Abstract: Archaeological surveys at Monte Santa Croce in 2013 have deepened our knowledge of this small monastic settlement. The settlement occupies a hill (580 m above sea level), already frequented in pre-Roman times. The mountain rises on the hydrographic right of the middle course of the Volturno; it is a tiny southern appendage of the Trebulani mountains, which stretches towards the central valley of the Volturno. It is the part of the river just before it reaches the present-day Capua from the northeast. The area was also dominated by the hill on which Sicopoli stood.

▸ **Compito A**
Seleziona ogni riga dell'elenco che contiene la parola "made", rispettando maiuscole e minuscole.

▸ **Materiale di partenza**
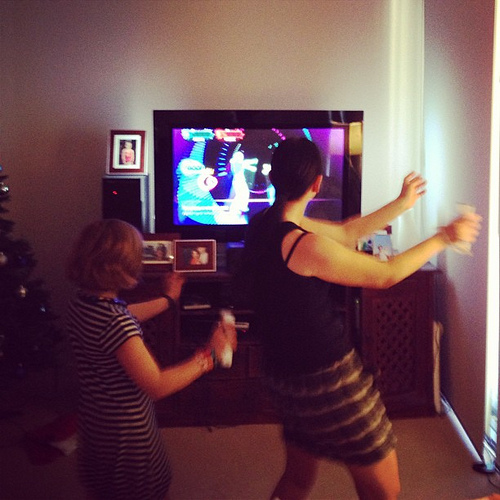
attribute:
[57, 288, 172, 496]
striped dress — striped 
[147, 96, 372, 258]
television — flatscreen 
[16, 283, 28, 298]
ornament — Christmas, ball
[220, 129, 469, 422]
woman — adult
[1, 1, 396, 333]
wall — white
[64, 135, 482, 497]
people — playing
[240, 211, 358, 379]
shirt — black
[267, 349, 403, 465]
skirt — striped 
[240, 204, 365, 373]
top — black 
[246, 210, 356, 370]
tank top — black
---
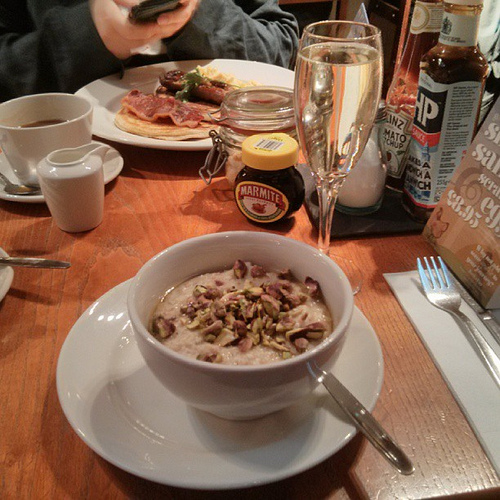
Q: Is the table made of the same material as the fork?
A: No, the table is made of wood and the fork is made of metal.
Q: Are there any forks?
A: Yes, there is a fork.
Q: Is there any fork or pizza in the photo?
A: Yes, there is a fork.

▸ **Compito B**
Trascrivi dal brano su Monte Santa Croce la parte che comincia con le parole "Abstract: Archaeological surveys" e si ferma dopo "which Sicopoli stood.".

▸ **Soluzione A**
Q: Is the table made of the same material as the fork?
A: No, the table is made of wood and the fork is made of metal.

▸ **Soluzione B**
Abstract: Archaeological surveys at Monte Santa Croce in 2013 have deepened our knowledge of this small monastic settlement. The settlement occupies a hill (580 m above sea level), already frequented in pre-Roman times. The mountain rises on the hydrographic right of the middle course of the Volturno; it is a tiny southern appendage of the Trebulani mountains, which stretches towards the central valley of the Volturno. It is the part of the river just before it reaches the present-day Capua from the northeast. The area was also dominated by the hill on which Sicopoli stood.